18.2.1.2 Formes macroscopiques

Il s'agit de tumeurs exophytiques ou endophytiques (plus péjoratives).

18.2.1.3 Forme histologique commune

Il s'agit de carcinomes épidermoides infiltrants (95 % des cas). Certains éléments seraient plus péjoratifs : l'atteinte nerveuse ou vasculaire, la profondeur de l'infiltration tumorale, l'infiltration sous forme de travées grêles.

Certaines variétés de carcinome épidermoide peuvent être observées dans la cavité buccale ou l'oropharynx :

  • carcinome verruqueux : son aspect est analogue au carcinome verruqueux laryngé. Il se présente parfois sous la forme d'une nappe papillomateuse hyperkératosique (« papillomatose orale floride ») ; le diagnostic repose sur l'examen en totalité de la tumeur, car cette tumeur à malignité locale peut s'associer à un carcinome épidermoïde infiltrant ;
  • carcinome sarcomatoïde (cancer à cellules fusiformes)
  • carcinome basaloïde
  • carcinome adénosquameux.
18.2.1.4 Formes histologiques particulières

Ce sont les tumeurs à point de départ non muqueux :

  • tumeurs des glandes salivaires (tumeurs muco-épidermoïdes, carcinomes adénoïdes kystiques)
  • tumeurs osseuses (ostéosarcomes en particulier)
  • métastases des tissus mous ou osseuses.
18.2.1.5 Extension

Les cancers de la portion mobile de la langue et du plancher de la bouche ont, par comparaison avec les autres cancers de la cavité buccale, une plus grande tendance à donner des extensions ganglionnaires : 15 à 75 % des cas selon le stade d'extension de la tumeur au site primaire (T). Les sites les plus souvent atteints sont II, puis I, III et IV. Les métastases sont bilatérales dans 25 % des cas. L'atteinte ganglionnaire est le facteur pronostic majeur.

JEU DE DONNÉES:
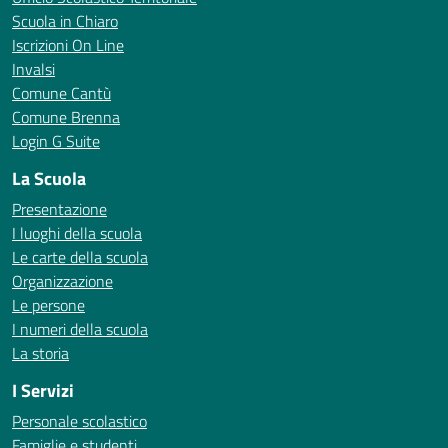
Scuola in Chiaro
Iscrizioni On Line
Invalsi
Comune Cantù
Comune Brenna
Login G Suite
La Scuola
Presentazione
I luoghi della scuola
Le carte della scuola
Organizzazione
Le persone
I numeri della scuola
La storia
I Servizi
Personale scolastico
Famiglie e studenti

VOTRE TRAVAIL:
[A] Dans l'extrait sur les cancers de la cavité buccale, résumez sous forme de liste le paragraphe qui commence par « Les cancers de la portion mobile de la langue », sans perdre ses faits principaux.
[B] Recopiez le passage de l'extrait sur les cancers de la cavité buccale qui commence par « Ce sont les » et se poursuit jusqu'à « mous ou osseuses. ».
Le listing est un document à part, sans lien avec l'extrait.

CORRIGÉ DÉTAILLÉ:
[A]
- Par rapport aux autres cancers de la cavité buccale, ceux de la langue mobile et du plancher de la bouche s'étendent plus souvent aux ganglions : 15 à 75 % des cas selon le stade T.
- Sites les plus souvent atteints : II, puis I, III et IV.
- Métastases bilatérales dans 25 % des cas.
- L'atteinte ganglionnaire est le facteur majeur du pronostic.

[B]
Ce sont les tumeurs à point de départ non muqueux :

  • tumeurs des glandes salivaires (tumeurs muco-épidermoïdes, carcinomes adénoïdes kystiques)
  • tumeurs osseuses (ostéosarcomes en particulier)
  • métastases des tissus mous ou osseuses.